At the same time, Tiger escapes from jail to kidnap Neelam and recognizes ACP Malhotra, who shot his father Ratan and finds out that Raja is his son. He blackmails Raja to get ACP Malhotra to free Neelam. Raja, who does not know that ACP Malhotra is his real father goes to his house where Geeta also comes out from the paralysis by Raja's touch, and he comes to see the truth that they are his real parents and Prem is his twin brother. Finally, Raja and Prem come together to protect their father from Tiger. Raja finds out about his and Prem's shared reflex, Nandu requests Raja to beat him so Prem would beat Tiger. And the story ends with the duo marrying their respective ladies.

==Production==
Sajid Nadiadwala planned to make a film on twins in 1996 and hired David Dhawan to direct it. Actress Tabu dubbed for actress Rambha.

== Soundtrack ==

The film's soundtrack features six songs. The music was composed by Anu Malik, with lyrics authored by Dev Kohli and Nitin Raikwar.

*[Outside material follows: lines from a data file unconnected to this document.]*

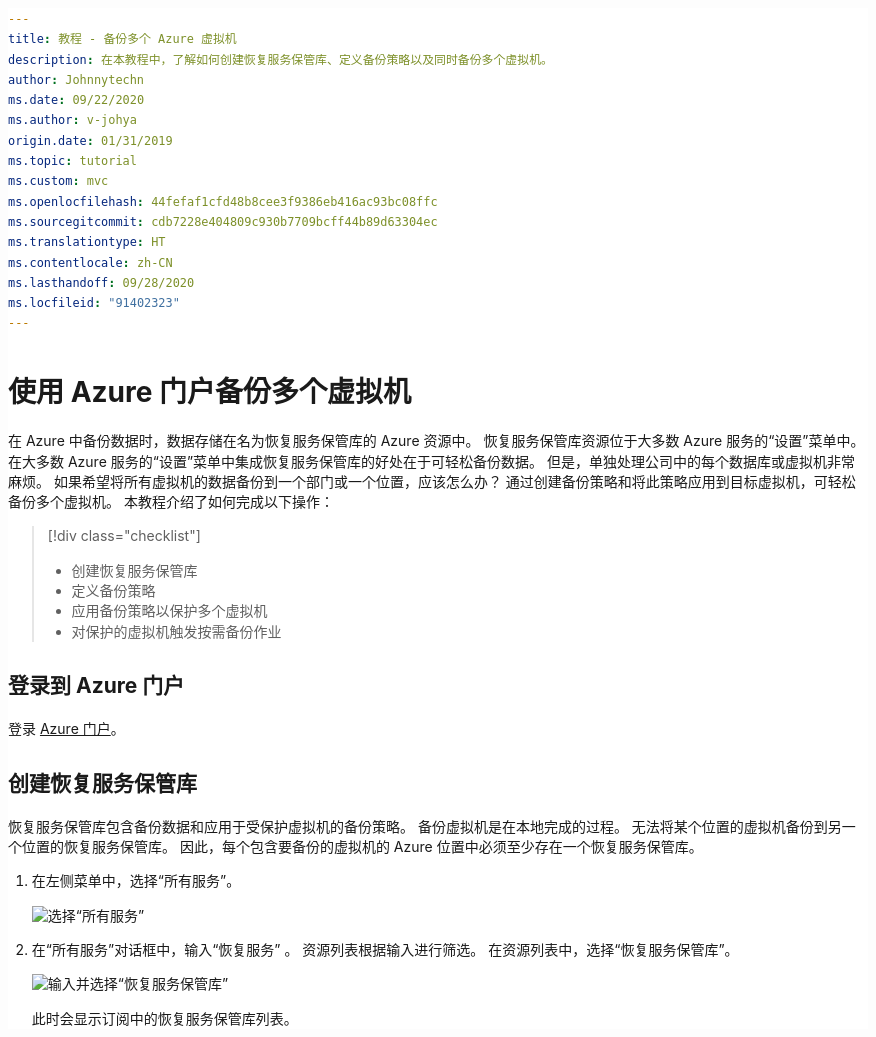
```yaml
---
title: 教程 - 备份多个 Azure 虚拟机
description: 在本教程中，了解如何创建恢复服务保管库、定义备份策略以及同时备份多个虚拟机。
author: Johnnytechn
ms.date: 09/22/2020
ms.author: v-johya
origin.date: 01/31/2019
ms.topic: tutorial
ms.custom: mvc
ms.openlocfilehash: 44fefaf1cfd48b8cee3f9386eb416ac93bc08ffc
ms.sourcegitcommit: cdb7228e404809c930b7709bcff44b89d63304ec
ms.translationtype: HT
ms.contentlocale: zh-CN
ms.lasthandoff: 09/28/2020
ms.locfileid: "91402323"
---
```

# <a name="use-azure-portal-to-back-up-multiple-virtual-machines"></a>使用 Azure 门户备份多个虚拟机

在 Azure 中备份数据时，数据存储在名为恢复服务保管库的 Azure 资源中。 恢复服务保管库资源位于大多数 Azure 服务的“设置”菜单中。 在大多数 Azure 服务的“设置”菜单中集成恢复服务保管库的好处在于可轻松备份数据。 但是，单独处理公司中的每个数据库或虚拟机非常麻烦。 如果希望将所有虚拟机的数据备份到一个部门或一个位置，应该怎么办？ 通过创建备份策略和将此策略应用到目标虚拟机，可轻松备份多个虚拟机。 本教程介绍了如何完成以下操作：

> [!div class="checklist"]
>
> * 创建恢复服务保管库
> * 定义备份策略
> * 应用备份策略以保护多个虚拟机
> * 对保护的虚拟机触发按需备份作业

## <a name="sign-in-to-the-azure-portal"></a>登录到 Azure 门户

登录 [Azure 门户](https://portal.azure.cn/)。

## <a name="create-a-recovery-services-vault"></a>创建恢复服务保管库

恢复服务保管库包含备份数据和应用于受保护虚拟机的备份策略。 备份虚拟机是在本地完成的过程。 无法将某个位置的虚拟机备份到另一个位置的恢复服务保管库。 因此，每个包含要备份的虚拟机的 Azure 位置中必须至少存在一个恢复服务保管库。

1. 在左侧菜单中，选择“所有服务”。

    ![选择“所有服务”](./media/tutorial-backup-vm-at-scale/click-all-services.png)

1. 在“所有服务”对话框中，输入“恢复服务” 。 资源列表根据输入进行筛选。 在资源列表中，选择“恢复服务保管库”。

    ![输入并选择“恢复服务保管库”](./media/tutorial-backup-vm-at-scale/all-services.png)

    此时会显示订阅中的恢复服务保管库列表。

The background score was composed by Koti.

| # | Title | Singer(s) | Length |
|---|---|---|---|
| 1. | "Tan Tana Tan Tan" | Abhijeet Poornima | 06:39 |
| 2. | "Oonchi Hai Building" | Poornima Anu Malik | 05:10 |
| 3. | "Duniya Mein Aaye" | Kumar Sanu Kavita Krishnamurthy | 06:02 |
| 4. | "Tu Mere Dil Mein Basja" | Kumar Sanu Poornima | 04:46 |
| 5. | "Tera Aana Tera Jaana" | Kumar Sanu Kavita Krishnamurthy | 04:53 |
| 6. | "East Aur West India Is The Best" | Anu Malik | 07:04 |

==Box office==
According to Box Office India, the film had a Bumper opening in 1997. The film's domestic gross was ₹28 crore, equivalent to ₹225 crore when adjusted for inflation. (Note: Inflation rate of 9.612 times, based on domestic nett's inflation from ₹ 13.14 crore to ₹ 126.3 crore.) Its domestic nett was ₹ 13.14 crore, equivalent to ₹126.3 crore when adjusted for inflation. It was the ninth highest-grossing film of the year at the Indian box office, where it sold 13.634 million tickets. Its overseas gross was US$250,000 (₹ 89.4 lakh). Worldwide, the film grossed ₹24.284 crore, is equivalent to ₹233.42 crore when adjusted for inflation.

==Reboot==

On 9 February 2016, a reboot to the film, titled Judwaa 2, was announced. The film is once again directed by David Dhawan and produced by Sajid Nadiadwala and features David's son Varun Dhawan in the leading double role. The trailer of Judwaa 2 was unveiled to audiences on 21 August 2017 and the film was released on 29 September 2017. The only cast members from the original Judwaa appearing in Judwaa 2 are Anupam Kher, albeit in a different role, and Salman Khan in a cameo appearance, while the only songs recreated from the original "Judwaa" were the famous "Oonchi Hai Building (Lift Teri Bandh Hai)" and "Tan Tana Tan Tan Tan Tara (Chalti Hai Kya 9 Se 12)".